- November 17, 2009
- Posted by: thestateofart
- Category: Literature
Like a child who was recently turned on to the profound paradoxes of Eastern religions (as in the Taoist “the master travels all day without leaving home.”) or modern spiritualists (like U2’s “If you wanna kiss the sky better learn how to kneel”), Frederich Nietzsche filled an entire volume with wannabe profundities in “Thus Spoke Zarathustra.” Unfortunately for the reader of his fiction, Nietzsche’s wealth of quips throughout “Zarathustra” aren’t paradoxes (which are seeming contradictions that are actually true), they are just regular old contradictions.
Love is hate. War is peace. And bad is good. Nietzsche’s prose is chalk full of them and to an untrained reader, the read may be interesting. After all, as historian Durant wrote, it’s easy to be interesting when you have no consideration for morality. And that’s exactly what we are presented with in “Zarathustra.” In fact it is the central preoccupation of the book’s protagonist: before the supposed good (will to power) can take root on Earth, the superman (ubermensch) must destroy morality.
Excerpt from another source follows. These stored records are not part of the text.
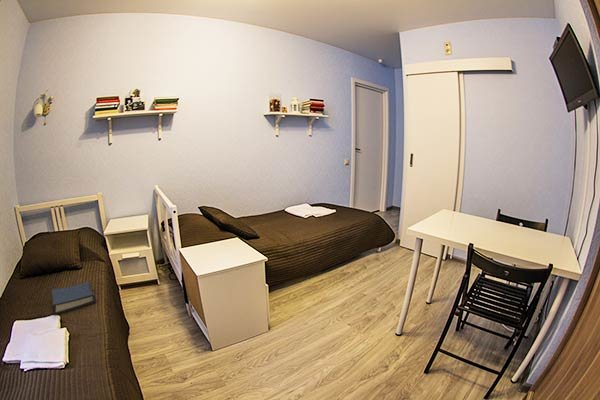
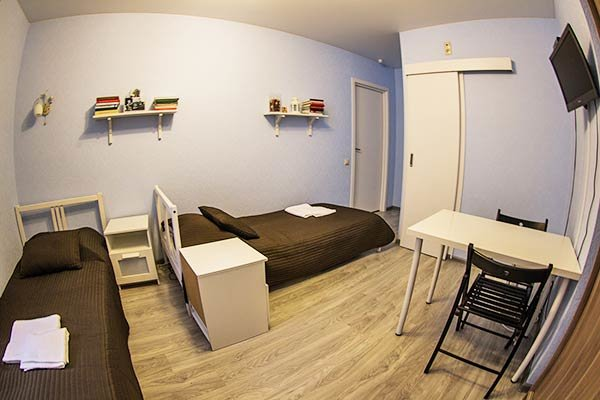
- hardback book [51,281,97,316]
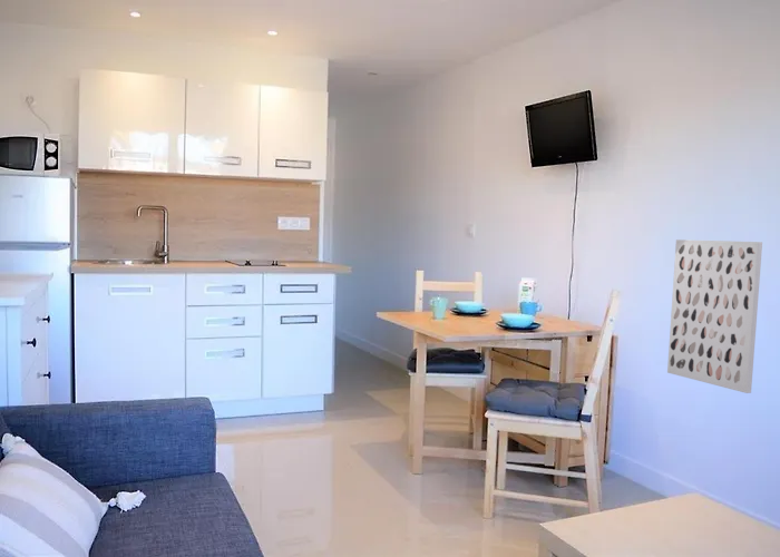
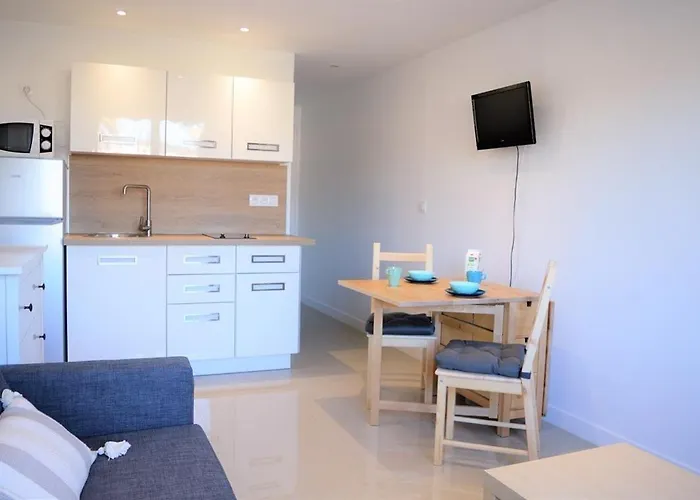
- wall art [666,238,763,394]
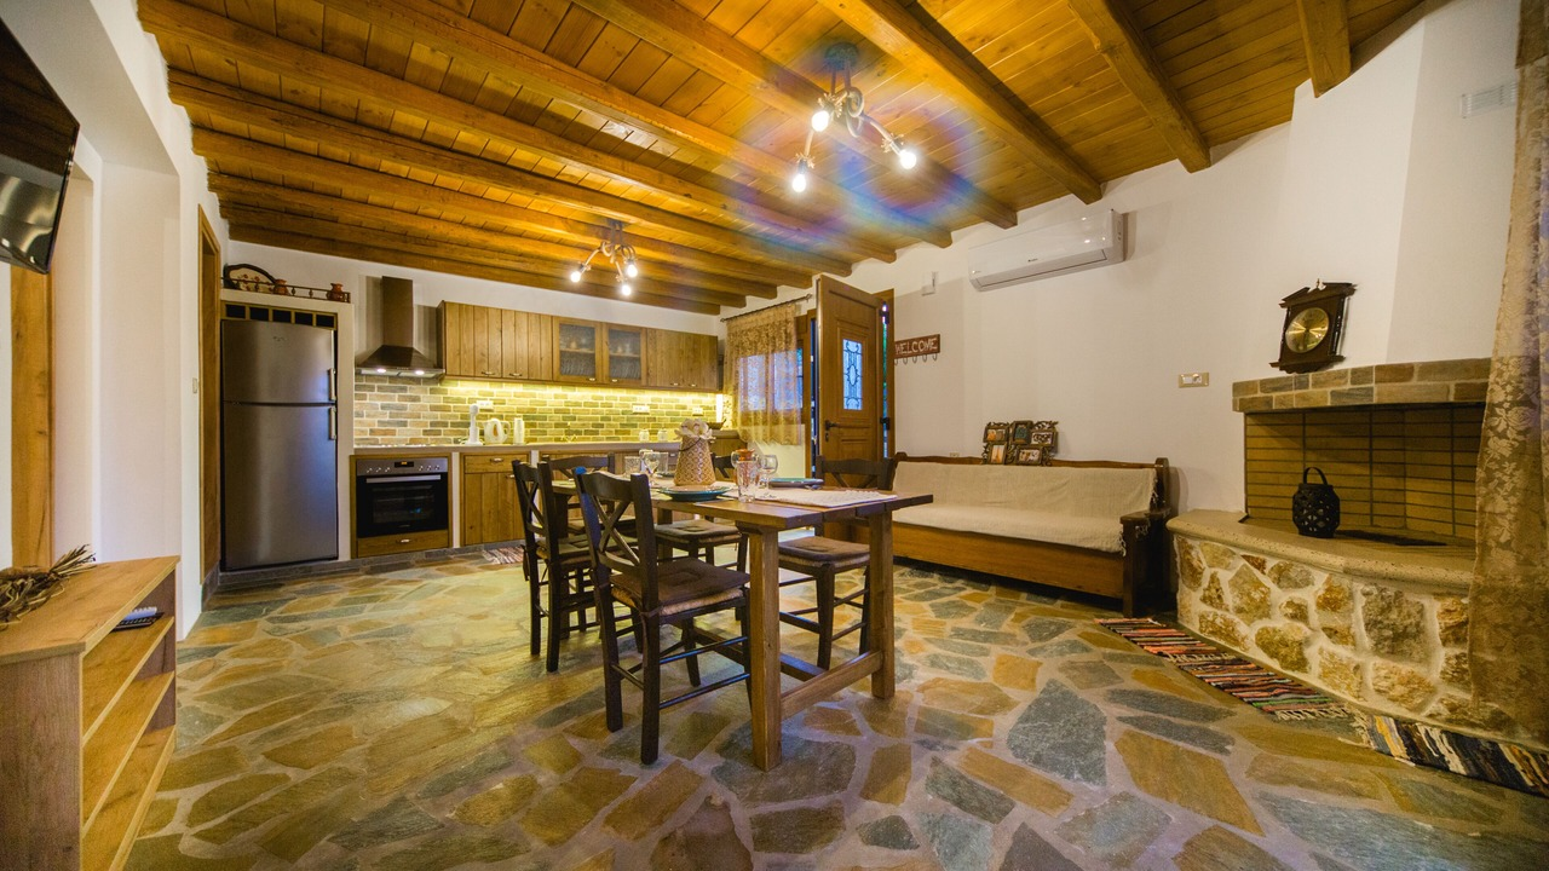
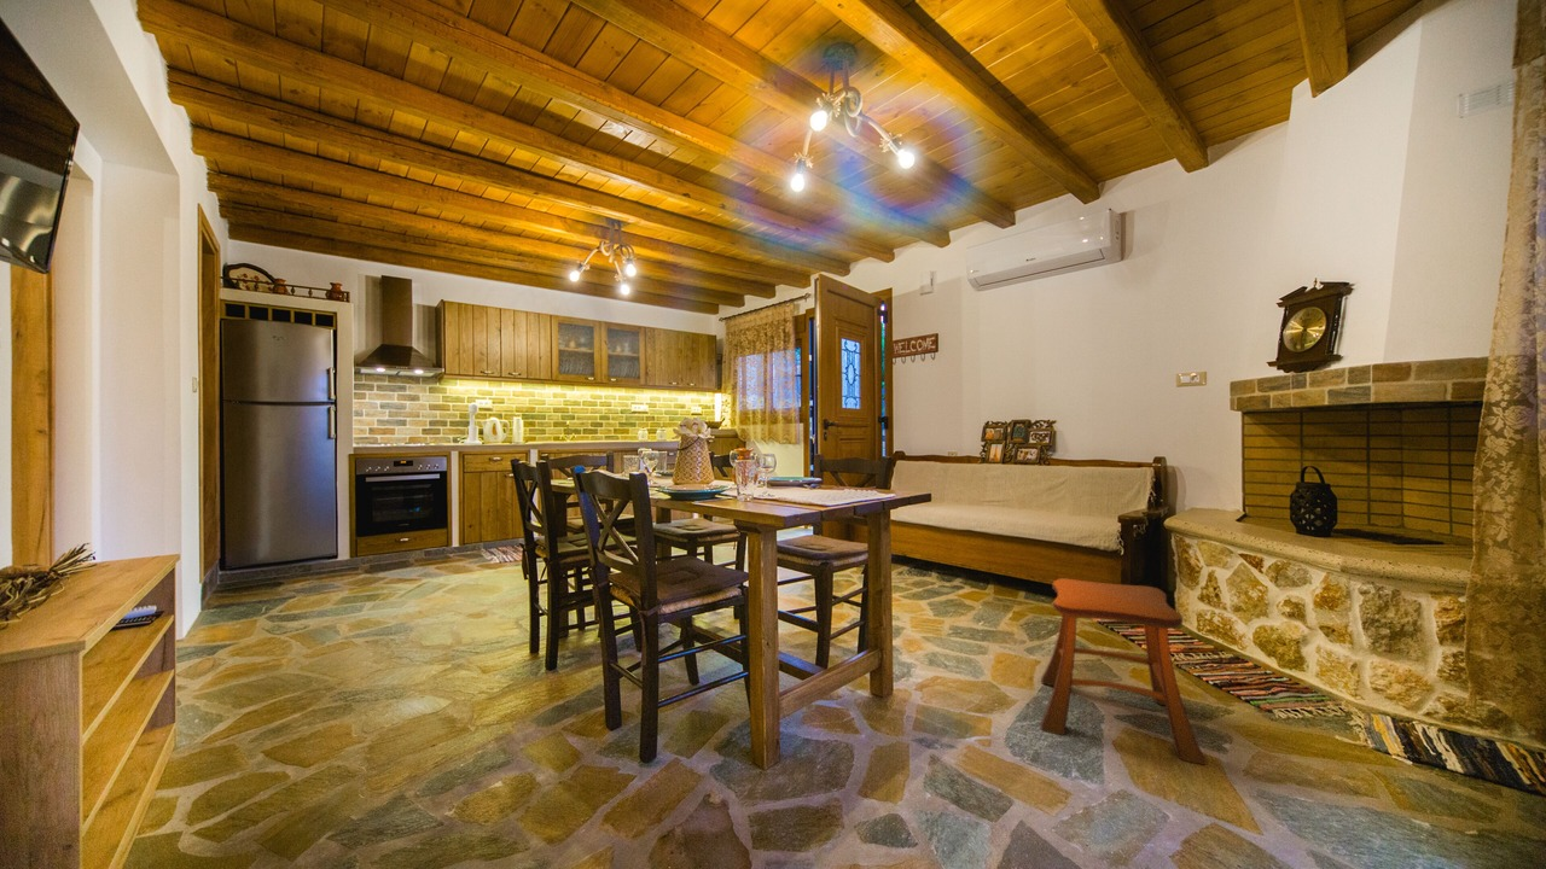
+ stool [1040,577,1208,766]
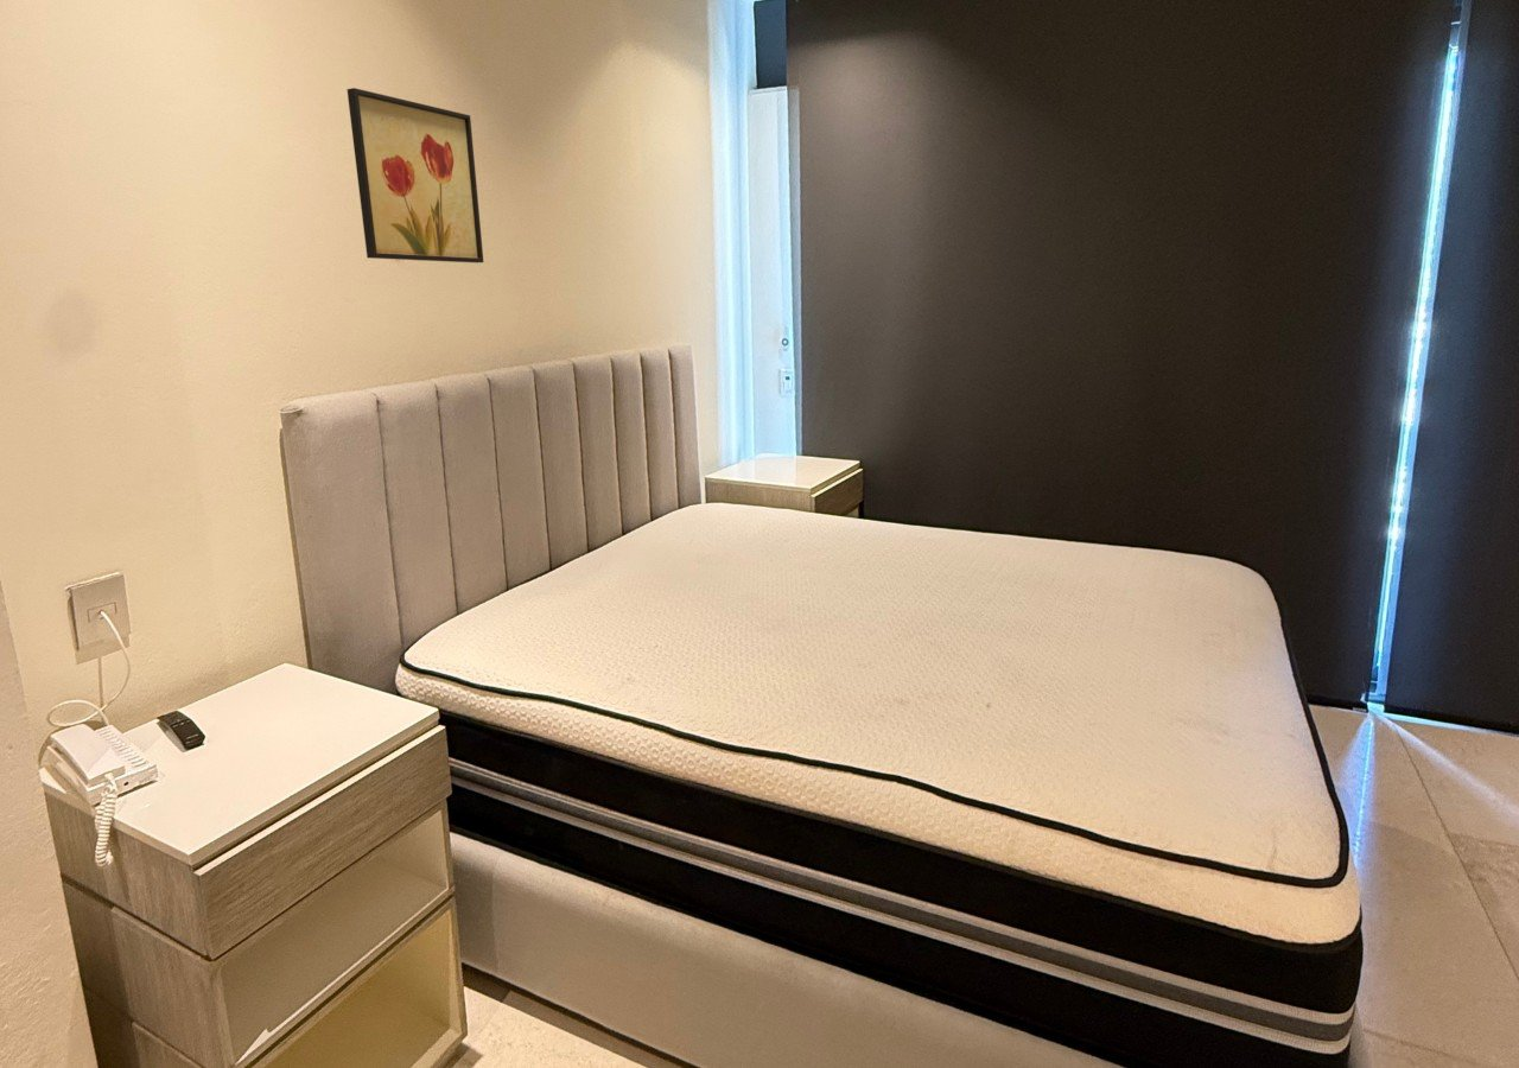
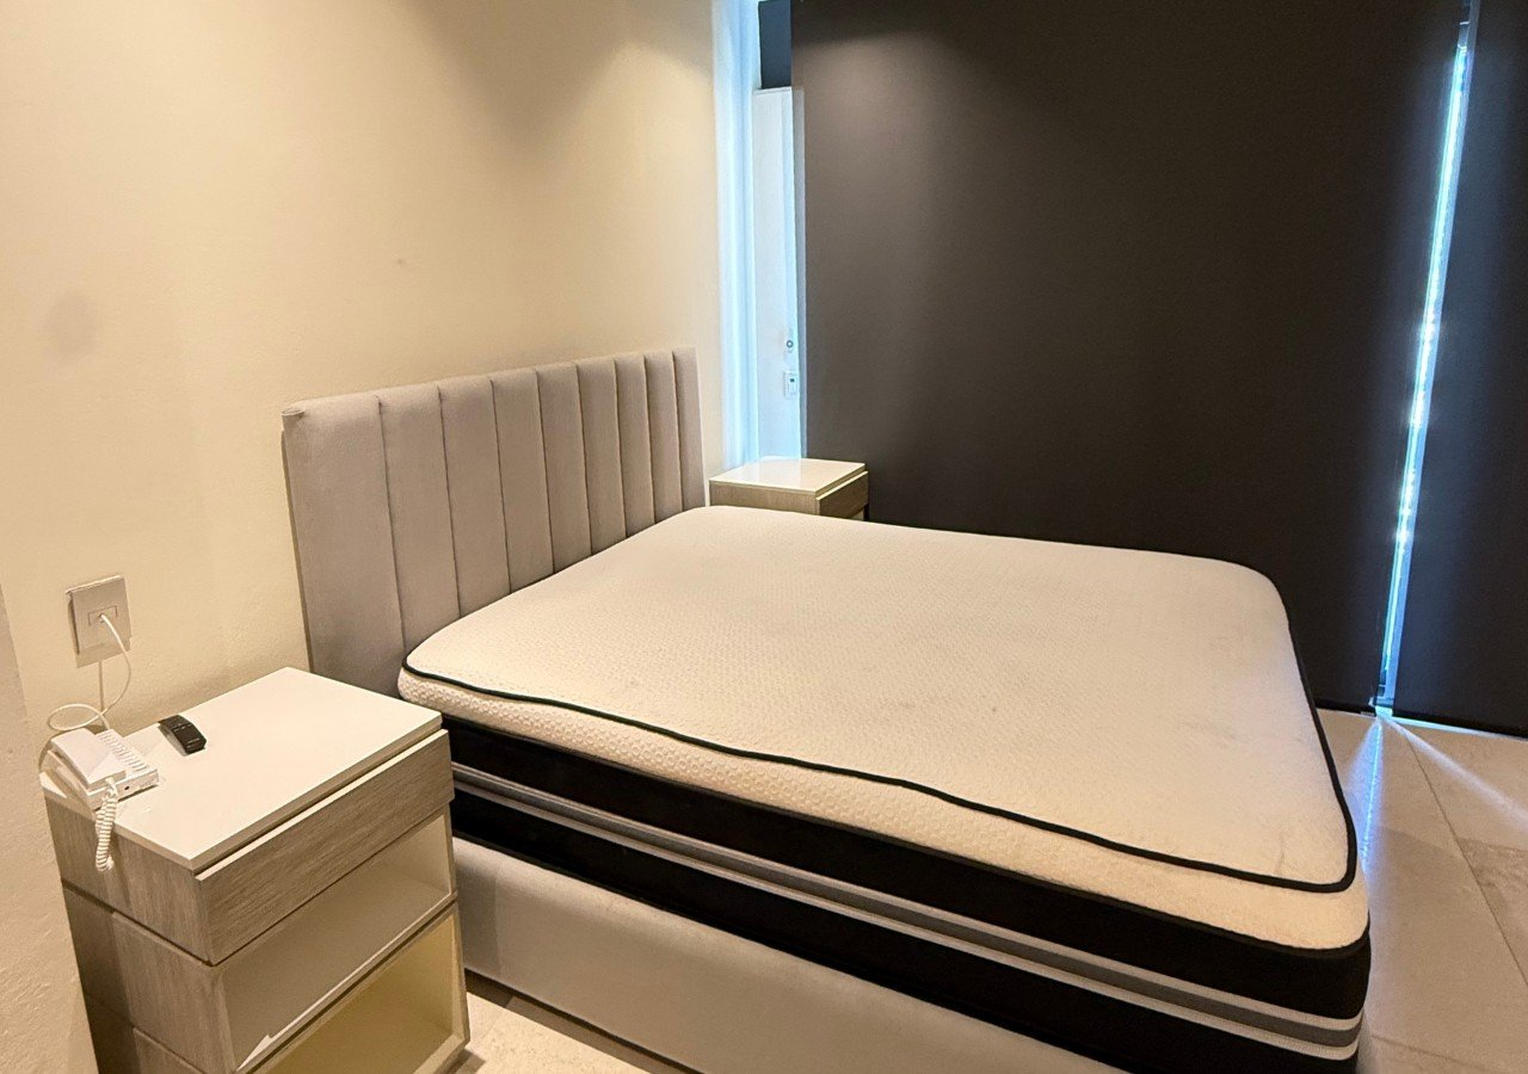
- wall art [345,87,484,263]
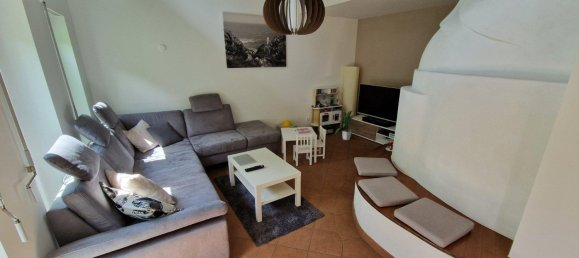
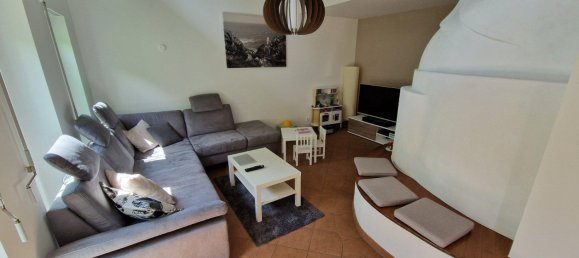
- indoor plant [334,109,361,141]
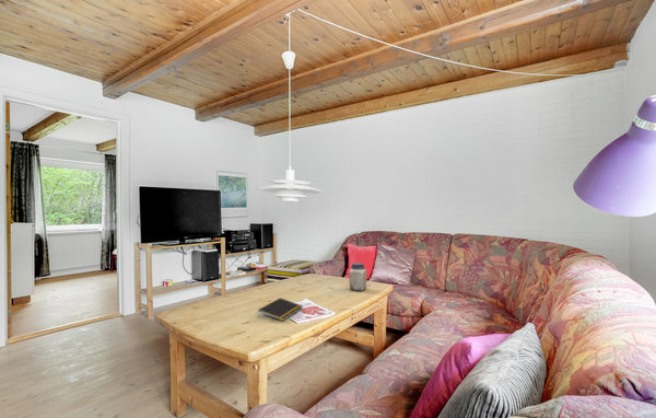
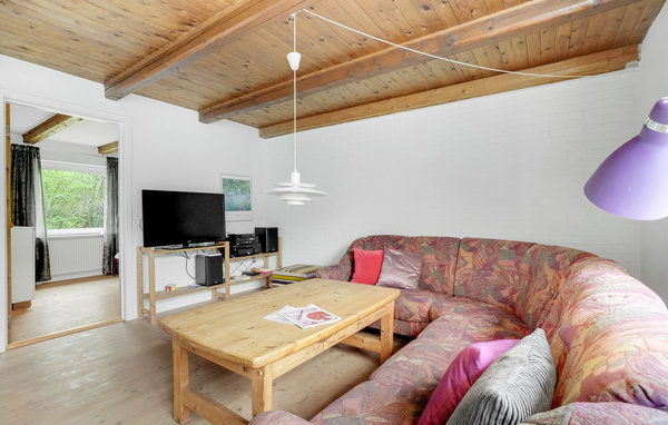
- notepad [257,297,304,322]
- jar [348,262,367,292]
But what are we left with after accepting such a philosophy? We are left with the ultimate contradiction in society: moral relativism. Nietzsche says it is so many words, there is no single universal path. Except for the path of moral relativism, perhaps? It is the classic logical error that thinkers have fallen in to (probably since Nietzsche himself), that it is right that there is no right and wrong? What’s the point in uttering a truth if there is no truth?
Of course, Nietzsche couldn’t come to grips with his own contradictions and succumbed to the inevitable result of such a stressful mentality: he went nuts. There is always room for exploring different ideas like Nietzsche’s, but an ardent follower of the nineteenth century German thinker must risk a similar fate. We’ve already seen what happens when a great orator and politically powerful man (Hitler) did filled with Nietzsche’s ideas. My only hope is that Zarathustra’s influence fades with the smoke from a smoldering European continent after the war that was the embodiment of such a self-destructive philosophy.